With so many injuries at the running back position last season the Packers gave up on the run and only averaged 22.8 Rush Attempts Per Game and posted a nearly bottom of the league 35.32% Run Play Percentage ranking 31ST in Run-Pass ratio in 2016. This shows just how much the Packers abandoned the run game and relied heavily on the arm of Aaron Rodgers. Prior to this season, the Packers were ranked 11th, 10th, and 15th in Run Play Ratio amongst the NFL. Look for a return to a more balanced offense in 2017 for the Green Bay Packers and more carries available for the running back.
A lot of people will argue that the Packers drafted three different running backs in the 2017 NFL Draft with the intent of replacing Montgomery. Well, they also resigned Christine Michael in March and quickly cut him after the draft. The Packers were simply looking for depth and protection like any competent NFL front office.
Jamal Williams from BYU was taken in the NFL with 28th pick in round 4, Aaron Jones from UTEP was next taken in round 5 at pick 184, and finished with Devante Mays from Utah State in round 7 the 238th player taken. Jamaal Williams posted a 95.5 (9th-percentile) SPARQ-x score. He projects as nothing more than a bruiser and between the tackles thumper. Very low scores in his agility drills and explosive combine events lead me to believe he has limited upside.
Small school Aaron Jones is likely the shifty 3RD down pass catching back. Coming out of UTEP at 5-9 208 pounds, he is solid and posted good numbers at the combine. Of the three backs, he posted the best college numbers with a 47 % (95th-percentile) College Dominator and a College Target Share of 13.9 % (90th-percentile). If I were to chase a Packers rookie RB, I would target Jones.
Finally, that brings us to Devante Mays who has a more traditional running back build at 5-11 230 pounds and posted a solid 118.6 (69th-percentile) SPARQ-x score. None of these players are huge threats to Montgomery who has the NFL experience and pedigree to hold this job.

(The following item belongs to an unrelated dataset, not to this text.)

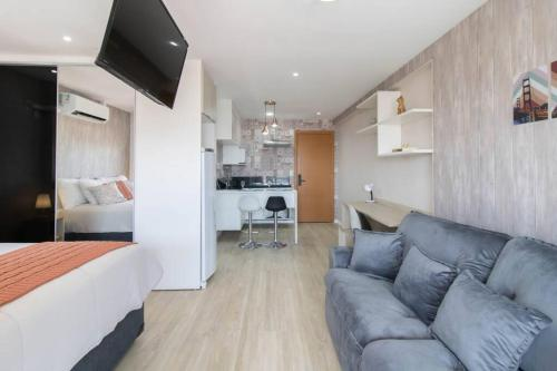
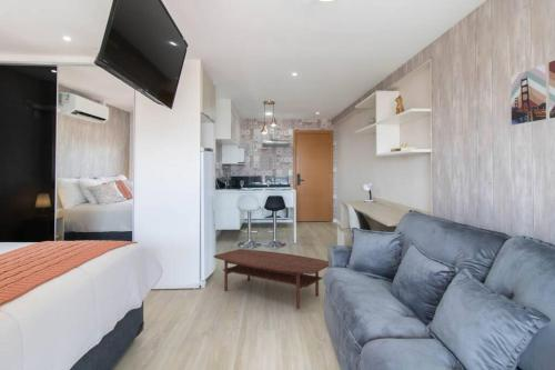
+ coffee table [213,248,330,310]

In dynasty leagues, we should keep an eye on Montgomery who has been diagnosed with sickle cell trait. This same issue has kept John Brown out of the Cardinals lineup with multiple injuries and issues. Players with sickle cell trait are more likely to experience muscle breakdown related injuries. If monitored properly he can keep himself on the field.
On your draft day don’t listen to all the hype surrounding the three drafted running backs and small sample size. Remember that juke rate I mentioned? Well, Ty Montgomery has had an offseason of work at a position he stated he was simply “acting on instincts” in 2016. Look for Montgomery to contribute in the ground game and as a pass catcher. Ty Montgomery is the high upside running back with an ADP that fits perfectly for Zero RB drafts. Look for Montgomery to finish the season in the top six at his position and draft him with that championship upside.